There is also a modesty in calling the collection “works” rather than giving it a grand conceptual title. The word suggests pieces of research, completed enough to present but still belonging to an ongoing investigation. The dates reinforce that impression. These are selected documents from several years of activity, not a studio album pretending to have emerged in one unified burst of inspiration. Their unity was discovered afterward through shared concerns: microscopic structure, generated form, architectural space, technological self-observation and the point where scientific description begins producing accidental beauty.
That last idea may be the album’s deepest current. Scientific images and measurements often possess visual or sonic beauty without having been created for aesthetic purposes. A waveform is supposed to represent information. A microscopic pattern records growth. A graph makes variation legible. Yet once a human being looks closely, these tools of explanation begin generating mystery of their own. Evangelista does not add beauty to the system from outside. He recognizes that beauty was already forming there without asking permission to become art.
This makes the album feel less like a celebration of machines than a collaboration with phenomena that exceed the intentions of both machine and operator. The musician establishes conditions, chooses materials and directs attention, but part of the result comes from accident, interference, spatial behavior and processes that cannot be fully predicted. Control remains present, but it is a porous control, closer to gardening than manufacturing. One does not command every cell of a fungus to grow. One prepares an environment and watches intelligence appear in forms that were not completely designed.
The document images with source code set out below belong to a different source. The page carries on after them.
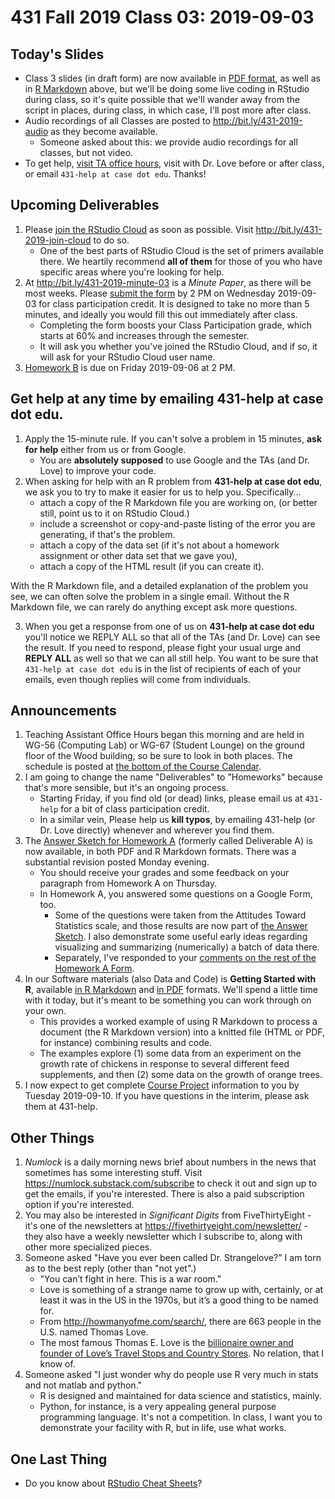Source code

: # 431 Fall 2019 Class 03: 2019-09-03

## Today's Slides

- Class 3 slides (in draft form) are now available in [PDF format](https://github.com/THOMASELOVE/2019-431/blob/master/CLASSES/CLASS03/431_class-03-slides_2019.pdf), as well as in [R Markdown](https://github.com/THOMASELOVE/2019-431/blob/master/CLASSES/CLASS03/431_class-03-slides_2019.Rmd) above, but we'll be doing some live coding in RStudio during class, so it's quite possible that we'll wander away from the script in places, during class, in which case, I'll post more after class.
- Audio recordings of all Classes are posted to http://bit.ly/431-2019-audio as they become available.
    - Someone asked about this: we provide audio recordings for all classes, but not video.
- To get help, [visit TA office hours](https://github.com/THOMASELOVE/2019-431/blob/master/calendar.md#ta-office-hours), visit with Dr. Love before or after class, or email `431-help at case dot edu`. Thanks!

## Upcoming Deliverables

1. Please [join the RStudio Cloud](http://bit.ly/431-2019-join-cloud) as soon as possible. Visit http://bit.ly/431-2019-join-cloud to do so.
    - One of the best parts of RStudio Cloud is the set of primers available there. We heartily recommend **all of them** for those of you who have specific areas where you're looking for help.
2. At http://bit.ly/431-2019-minute-03 is a *Minute Paper*, as there will be most weeks. Please [submit the form](http://bit.ly/431-2019-minute-03) by 2 PM on Wednesday 2019-09-03 for class participation credit. It is designed to take no more than 5 minutes, and ideally you would fill this out immediately after class. 
    - Completing the form boosts your Class Participation grade, which starts at 60% and increases through the semester.
    - It will ask you whether you've joined the RStudio Cloud, and if so, it will ask for your RStudio Cloud user name.
3. [Homework B](https://github.com/THOMASELOVE/2019-431/tree/master/DELIVERABLES/B) is due on Friday 2019-09-06 at 2 PM.

## Get help at any time by emailing **431-help at case dot edu**.

1. Apply the 15-minute rule. If you can't solve a problem in 15 minutes, **ask for help** either from us or from Google.
    - You are **absolutely supposed** to use Google and the TAs (and Dr. Love) to improve your code.
2. When asking for help with an R problem from **431-help at case dot edu**, we ask you to try to make it easier for us to help you. Specifically...
    - attach a copy of the R Markdown file you are working on, (or better still, point us to it on RStudio Cloud.)
    - include a screenshot or copy-and-paste listing of the error you are generating, if that's the problem.
    - attach a copy of the data set (if it's not about a homework assignment or other data set that we gave you),
    - attach a copy of the HTML result (if you can create it).

With the R Markdown file, and a detailed explanation of the problem you see, we can often solve the problem in a single email. Without the R Markdown file, we can rarely do anything except ask more questions.

3. When you get a response from one of us on **431-help at case dot edu** you'll notice we REPLY ALL so that all of the TAs (and Dr. Love) can see the result. If you need to respond, please fight your usual urge and **REPLY ALL** as well so that we can all still help. You want to be sure that `431-help at case dot edu` is in the list of recipients of each of your emails, even though replies will come from individuals.

## Announcements

1. Teaching Assistant Office Hours began this morning and are held in WG-56 (Computing Lab) or WG-67 (Student Lounge) on the ground floor of the Wood building, so be sure to look in both places. The schedule is posted at [the bottom of the Course Calendar](https://github.com/THOMASELOVE/2019-431/blob/master/calendar.md#ta-office-hours).
2. I am going to change the name "Deliverables" to "Homeworks" because that's more sensible, but it's an ongoing process.
    - Starting Friday, if you find old (or dead) links, please email us at `431-help` for a bit of class participation credit.
    - In a similar vein, Please help us **kill typos**, by emailing 431-help (or Dr. Love directly) whenever and wherever you find them.
3. The [Answer Sketch for Homework A](https://github.com/THOMASELOVE/2019-431/tree/master/DELIVERABLES/A) (formerly called Deliverable A) is now available, in both PDF and R Markdown formats. There was a substantial revision posted Monday evening.
    - You should receive your grades and some feedback on your paragraph from Homework A on Thursday.
    - In Homework A, you answered some questions on a Google Form, too. 
        - Some of the questions were taken from the Attitudes Toward Statistics scale, and those results are now part of [the Answer Sketch](https://github.com/THOMASELOVE/2019-431/tree/master/DELIVERABLES/A). I also demonstrate some useful early ideas regarding visualizing and summarizing (numerically) a batch of data there.
        - Separately, I've responded to your [comments on the rest of the Homework A Form](http://bit.ly/431-2019-hwa-survey-comments).
4. In our Software materials (also Data and Code) is **Getting Started with R**, available [in R Markdown](https://github.com/THOMASELOVE/2019-431/blob/master/SOFTWARE/431-getting-started-with-R.Rmd) and [in PDF](https://github.com/THOMASELOVE/2019-431/blob/master/SOFTWARE/431-getting-started-with-R.pdf) formats. We'll spend a little time with it today, but it's meant to be something you can work through on your own. 
    - This provides a worked example of using R Markdown to process a document (the R Markdown version) into a knitted file (HTML or PDF, for instance) combining results and code.
    - The examples explore (1) some data from an experiment on the growth rate of chickens in response to several different feed supplements, and then (2) some data on the growth of orange trees.
5. I now expect to get complete [Course Project](https://github.com/THOMASELOVE/2019-431/tree/master/PROJECT) information to you by Tuesday 2019-09-10. If you have questions in the interim, please ask them at 431-help.

## Other Things

1. *Numlock* is a daily morning news brief about numbers in the news that sometimes has some interesting stuff. Visit https://numlock.substack.com/subscribe to check it out and sign up to get the emails, if you're interested. There is also a paid subscription option if you're interested.
2. You may also be interested in *Significant Digits* from FiveThirtyEight - it's one of the newsletters at https://fivethirtyeight.com/newsletter/ - they also have a weekly newsletter which I subscribe to, along with other more specialized pieces.
3. Someone asked "Have you ever been called Dr. Strangelove?" I am torn as to the best reply (other than "not yet".)
    - "You can’t fight in here. This is a war room."
    - Love is something of a strange name to grow up with, certainly, or at least it was in the US in the 1970s, but it’s a good thing to be named for. 
    - From http://howmanyofme.com/search/, there are 663 people in the U.S. named Thomas Love.
    - The most famous Thomas E. Love is the [billionaire owner and founder of Love’s Travel Stops and Country Stores](https://en.wikipedia.org/wiki/Tom_Love). No relation, that I know of.
4. Someone asked "I just wonder why do people use R very much in stats and not matlab and python." 
    - R is designed and maintained for data science and statistics, mainly. 
    - Python, for instance, is a very appealing general purpose programming language. It's not a competition. In class, I want you to demonstrate your facility with R, but in life, use what works.


## One Last Thing

- Do you know about [RStudio Cheat Sheets](https://www.rstudio.com/resources/cheatsheets/)?

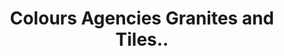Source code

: ---
title: "Colours Agencies Granites and Tiles.."
url: /pathanamthitta/colours-agencies-granites-and-tiles/
shop: Fliesen
---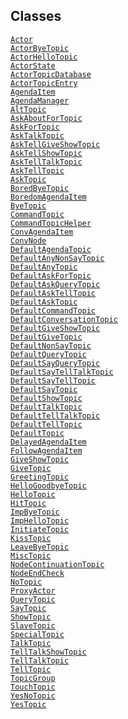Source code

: ---
---
## Classes

<a href="../object/Actor.html#Actor"
target="main"><code>Actor</code></a>  
<a href="../object/ActorByeTopic.html#ActorByeTopic"
target="main"><code>ActorByeTopic</code></a>  
<a href="../object/ActorHelloTopic.html#ActorHelloTopic"
target="main"><code>ActorHelloTopic</code></a>  
<a href="../object/ActorState.html#ActorState"
target="main"><code>ActorState</code></a>  
<a href="../object/ActorTopicDatabase.html#ActorTopicDatabase"
target="main"><code>ActorTopicDatabase</code></a>  
<a href="../object/ActorTopicEntry.html#ActorTopicEntry"
target="main"><code>ActorTopicEntry</code></a>  
<a href="../object/AgendaItem.html#AgendaItem"
target="main"><code>AgendaItem</code></a>  
<a href="../object/AgendaManager.html#AgendaManager"
target="main"><code>AgendaManager</code></a>  
<a href="../object/AltTopic.html#AltTopic"
target="main"><code>AltTopic</code></a>  
<a href="../object/AskAboutForTopic.html#AskAboutForTopic"
target="main"><code>AskAboutForTopic</code></a>  
<a href="../object/AskForTopic.html#AskForTopic"
target="main"><code>AskForTopic</code></a>  
<a href="../object/AskTalkTopic.html#AskTalkTopic"
target="main"><code>AskTalkTopic</code></a>  
<a href="../object/AskTellGiveShowTopic.html#AskTellGiveShowTopic"
target="main"><code>AskTellGiveShowTopic</code></a>  
<a href="../object/AskTellShowTopic.html#AskTellShowTopic"
target="main"><code>AskTellShowTopic</code></a>  
<a href="../object/AskTellTalkTopic.html#AskTellTalkTopic"
target="main"><code>AskTellTalkTopic</code></a>  
<a href="../object/AskTellTopic.html#AskTellTopic"
target="main"><code>AskTellTopic</code></a>  
<a href="../object/AskTopic.html#AskTopic"
target="main"><code>AskTopic</code></a>  
<a href="../object/BoredByeTopic.html#BoredByeTopic"
target="main"><code>BoredByeTopic</code></a>  
<a href="../object/BoredomAgendaItem.html#BoredomAgendaItem"
target="main"><code>BoredomAgendaItem</code></a>  
<a href="../object/ByeTopic.html#ByeTopic"
target="main"><code>ByeTopic</code></a>  
<a href="../object/CommandTopic.html#CommandTopic"
target="main"><code>CommandTopic</code></a>  
<a href="../object/CommandTopicHelper.html#CommandTopicHelper"
target="main"><code>CommandTopicHelper</code></a>  
<a href="../object/ConvAgendaItem.html#ConvAgendaItem"
target="main"><code>ConvAgendaItem</code></a>  
<a href="../object/ConvNode.html#ConvNode"
target="main"><code>ConvNode</code></a>  
<a href="../object/DefaultAgendaTopic.html#DefaultAgendaTopic"
target="main"><code>DefaultAgendaTopic</code></a>  
<a href="../object/DefaultAnyNonSayTopic.html#DefaultAnyNonSayTopic"
target="main"><code>DefaultAnyNonSayTopic</code></a>  
<a href="../object/DefaultAnyTopic.html#DefaultAnyTopic"
target="main"><code>DefaultAnyTopic</code></a>  
<a href="../object/DefaultAskForTopic.html#DefaultAskForTopic"
target="main"><code>DefaultAskForTopic</code></a>  
<a href="../object/DefaultAskQueryTopic.html#DefaultAskQueryTopic"
target="main"><code>DefaultAskQueryTopic</code></a>  
<a href="../object/DefaultAskTellTopic.html#DefaultAskTellTopic"
target="main"><code>DefaultAskTellTopic</code></a>  
<a href="../object/DefaultAskTopic.html#DefaultAskTopic"
target="main"><code>DefaultAskTopic</code></a>  
<a href="../object/DefaultCommandTopic.html#DefaultCommandTopic"
target="main"><code>DefaultCommandTopic</code></a>  
<a
href="../object/DefaultConversationTopic.html#DefaultConversationTopic"
target="main"><code>DefaultConversationTopic</code></a>  
<a href="../object/DefaultGiveShowTopic.html#DefaultGiveShowTopic"
target="main"><code>DefaultGiveShowTopic</code></a>  
<a href="../object/DefaultGiveTopic.html#DefaultGiveTopic"
target="main"><code>DefaultGiveTopic</code></a>  
<a href="../object/DefaultNonSayTopic.html#DefaultNonSayTopic"
target="main"><code>DefaultNonSayTopic</code></a>  
<a href="../object/DefaultQueryTopic.html#DefaultQueryTopic"
target="main"><code>DefaultQueryTopic</code></a>  
<a href="../object/DefaultSayQueryTopic.html#DefaultSayQueryTopic"
target="main"><code>DefaultSayQueryTopic</code></a>  
<a href="../object/DefaultSayTellTalkTopic.html#DefaultSayTellTalkTopic"
target="main"><code>DefaultSayTellTalkTopic</code></a>  
<a href="../object/DefaultSayTellTopic.html#DefaultSayTellTopic"
target="main"><code>DefaultSayTellTopic</code></a>  
<a href="../object/DefaultSayTopic.html#DefaultSayTopic"
target="main"><code>DefaultSayTopic</code></a>  
<a href="../object/DefaultShowTopic.html#DefaultShowTopic"
target="main"><code>DefaultShowTopic</code></a>  
<a href="../object/DefaultTalkTopic.html#DefaultTalkTopic"
target="main"><code>DefaultTalkTopic</code></a>  
<a href="../object/DefaultTellTalkTopic.html#DefaultTellTalkTopic"
target="main"><code>DefaultTellTalkTopic</code></a>  
<a href="../object/DefaultTellTopic.html#DefaultTellTopic"
target="main"><code>DefaultTellTopic</code></a>  
<a href="../object/DefaultTopic.html#DefaultTopic"
target="main"><code>DefaultTopic</code></a>  
<a href="../object/DelayedAgendaItem.html#DelayedAgendaItem"
target="main"><code>DelayedAgendaItem</code></a>  
<a href="../object/FollowAgendaItem.html#FollowAgendaItem"
target="main"><code>FollowAgendaItem</code></a>  
<a href="../object/GiveShowTopic.html#GiveShowTopic"
target="main"><code>GiveShowTopic</code></a>  
<a href="../object/GiveTopic.html#GiveTopic"
target="main"><code>GiveTopic</code></a>  
<a href="../object/GreetingTopic.html#GreetingTopic"
target="main"><code>GreetingTopic</code></a>  
<a href="../object/HelloGoodbyeTopic.html#HelloGoodbyeTopic"
target="main"><code>HelloGoodbyeTopic</code></a>  
<a href="../object/HelloTopic.html#HelloTopic"
target="main"><code>HelloTopic</code></a>  
<a href="../object/HitTopic.html#HitTopic"
target="main"><code>HitTopic</code></a>  
<a href="../object/ImpByeTopic.html#ImpByeTopic"
target="main"><code>ImpByeTopic</code></a>  
<a href="../object/ImpHelloTopic.html#ImpHelloTopic"
target="main"><code>ImpHelloTopic</code></a>  
<a href="../object/InitiateTopic.html#InitiateTopic"
target="main"><code>InitiateTopic</code></a>  
<a href="../object/KissTopic.html#KissTopic"
target="main"><code>KissTopic</code></a>  
<a href="../object/LeaveByeTopic.html#LeaveByeTopic"
target="main"><code>LeaveByeTopic</code></a>  
<a href="../object/MiscTopic.html#MiscTopic"
target="main"><code>MiscTopic</code></a>  
<a href="../object/NodeContinuationTopic.html#NodeContinuationTopic"
target="main"><code>NodeContinuationTopic</code></a>  
<a href="../object/NodeEndCheck.html#NodeEndCheck"
target="main"><code>NodeEndCheck</code></a>  
<a href="../object/NoTopic.html#NoTopic"
target="main"><code>NoTopic</code></a>  
<a href="../object/ProxyActor.html#ProxyActor"
target="main"><code>ProxyActor</code></a>  
<a href="../object/QueryTopic.html#QueryTopic"
target="main"><code>QueryTopic</code></a>  
<a href="../object/SayTopic.html#SayTopic"
target="main"><code>SayTopic</code></a>  
<a href="../object/ShowTopic.html#ShowTopic"
target="main"><code>ShowTopic</code></a>  
<a href="../object/SlaveTopic.html#SlaveTopic"
target="main"><code>SlaveTopic</code></a>  
<a href="../object/SpecialTopic.html#SpecialTopic"
target="main"><code>SpecialTopic</code></a>  
<a href="../object/TalkTopic.html#TalkTopic"
target="main"><code>TalkTopic</code></a>  
<a href="../object/TellTalkShowTopic.html#TellTalkShowTopic"
target="main"><code>TellTalkShowTopic</code></a>  
<a href="../object/TellTalkTopic.html#TellTalkTopic"
target="main"><code>TellTalkTopic</code></a>  
<a href="../object/TellTopic.html#TellTopic"
target="main"><code>TellTopic</code></a>  
<a href="../object/TopicGroup.html#TopicGroup"
target="main"><code>TopicGroup</code></a>  
<a href="../object/TouchTopic.html#TouchTopic"
target="main"><code>TouchTopic</code></a>  
<a href="../object/YesNoTopic.html#YesNoTopic"
target="main"><code>YesNoTopic</code></a>  
<a href="../object/YesTopic.html#YesTopic"
target="main"><code>YesTopic</code></a>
After the intensely verbal self-accounting of the previous record, this album creates a striking absence of confession. We learn almost nothing through a conventional personal narrative. There is no childhood story, grievance, boast or direct explanation of identity. Yet the work is still profoundly personal because it reveals what the artist considers worthy of sustained attention. A person can disclose himself through what he notices. Here we meet someone fascinated by hidden systems, neglected noise, transitions of place and the point where a technical process unexpectedly begins to resemble life.
That may be why the record feels both severe and strangely generous. It asks for patience, but then returns a larger audible world. Refrigerators, ventilation systems, computer errors, waveforms, abandoned markets and electrical vibrations are no longer inert background. They become participants in an environment whose music was occurring before anyone arrived to record it. The artist’s role is not to claim ownership over every sound but to create a situation in which their relationships can finally be perceived.
The compact disc ends, but its method leaks immediately into the room. A fan develops several rotating rhythms. A hard drive emits a nearly inaudible tone. Pipes, lights and appliances form a loose ensemble without agreeing upon a key. The building reveals itself as an enormous instrument being performed by weather, electricity, maintenance and human occupation. That change in perception is the real work preserved here. Three live documents from the beginning of the century continue teaching the present how to hear the machinery it mistakes for silence.